TOMATO AND MOZZARELLA SALAD WITH PESTO STRAWS

Delight your guests with the fresh flavour of these easy dishes

INGREDIENTS

  • 500g assorted cherry tomatoes, sliced
  • 250g buffalo mozzarella balls, sliced
  • ½ red and yellow pepper, deseeded and finely diced
  • 2ml pink peppercorns, crushed
  • 45ml extra virgin olive oil
  • 15ml red wine vinegar
  • 5ml caster sugar
  • salt and ground black pepper

FOR THE PESTO STRAWS:

  • 4 sheets phyllo pastry
  • 30ml olive oil
  • 125g smooth cream cheese
  • 60g basil pesto, drained of excess oil
  • 50g pine nuts, toasted and chopped
  • 40g Parmesan cheese, finely grated
  • salt and ground black pepper

TO SERVE:

  • fresh basil leaves, torn

METHOD

  1. To make the pesto straws: preheat the oven to 180°C.
  2. Cut each phyllo sheet down the middle to form 2 rectangles. Keep covered with a damp tea towel to prevent drying out.

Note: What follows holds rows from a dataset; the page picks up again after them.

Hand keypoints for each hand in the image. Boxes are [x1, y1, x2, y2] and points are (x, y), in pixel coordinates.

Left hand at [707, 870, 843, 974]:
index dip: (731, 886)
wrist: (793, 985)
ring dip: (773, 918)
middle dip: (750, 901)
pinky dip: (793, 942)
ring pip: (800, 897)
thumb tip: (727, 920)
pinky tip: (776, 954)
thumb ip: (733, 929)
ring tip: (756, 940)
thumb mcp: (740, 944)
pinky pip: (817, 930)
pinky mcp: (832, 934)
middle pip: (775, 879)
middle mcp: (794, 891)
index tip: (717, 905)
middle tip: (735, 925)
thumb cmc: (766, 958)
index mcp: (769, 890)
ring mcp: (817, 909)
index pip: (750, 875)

Lightly brush each piece of phyllo pastry with olive oil.
  3. Combine the cream cheese, drained pesto, pine nuts and Parmesan cheese in a small bowl. Season with salt and pepper.
  4. Spread some of the mixture at the bottom of each pastry rectangle and fold the bottom and sides up to enclose the filling. Roll up into spring roll shapes.
  5. Place on a baking sheet and lightly brush the top of the pesto straws with a little more olive oil.
  6. Bake for 12–15 minutes or until golden and crispy.
  7. To make the salad: overlap and arrange the tomatoes and mozzarella on a serving plate. Top with the diced peppers and crushed pink peppercorns.
  8. Whisk the remaining ingredients together and drizzle over the salad.
  9. Garnish the salad with the fresh basil and serve with the warm pesto straws.